Asked on June 30, 2011 under Business Law, Virginia

Answers:

SJZ, Member, New York Bar / FreeAdvice Contributing Attorney

Answered 12 years ago | Contributor

It depends by what you mean by "protect it." First, you automatically have copyright in the menu--everyone who creates something written gets copyright in it by the act of creation. However, copyright only protects the specific expression--that exact menu, and the way it's written, the font, the graphics, possibly any unusual terms or descriptions of food (which might also be protected under trademark law), such as, for example, if an ocean-themed restaurant called it's linguini "pasta tentacles." (And yes, I know that'd be an awful name--I'm not a marketer or restauranter.)
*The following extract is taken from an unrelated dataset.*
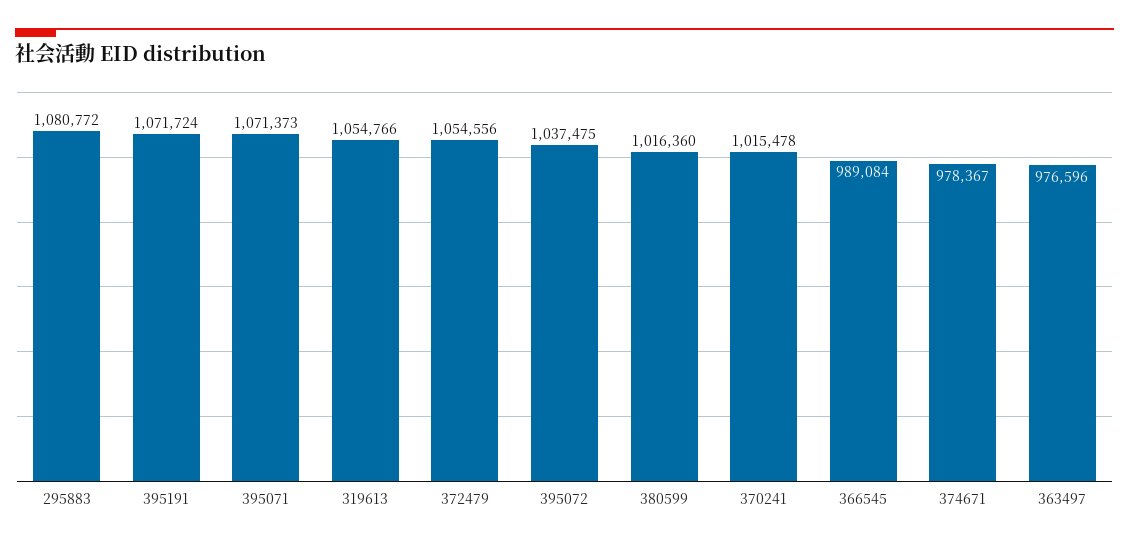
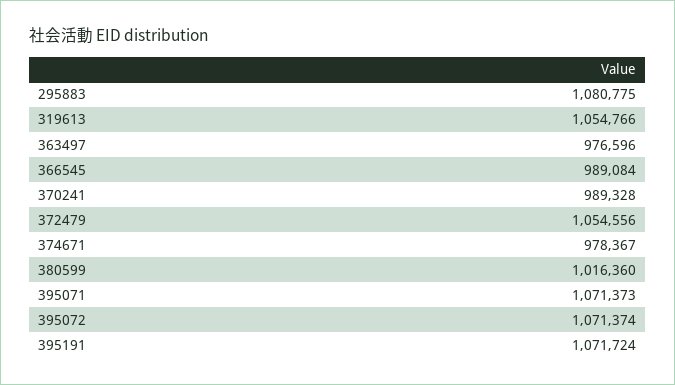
295883: 1080772 -> 1080775
395072: 1037475 -> 1071374
370241: 1015478 -> 989328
However, intellectual property law, especially copyright, does not protect factual information. So another restaurant could offer the same dishes that you offer and could use your menu as an inspiration for their own offerings--to use an Italian restuarant example, you can't stop another Italian place  from offering mussels, antipasto, and a caeser's salad as appetizers, even if they looked at your menu before doing so. So you can't protect the items on your menu, but you can protect the way the menu is laid out, illustrated, the exact wording (unless it's generic working--you can't keep someone from calling ravioli "meat-stuffed pasta), etc. I.e you can protect the *menu* but not what's on it.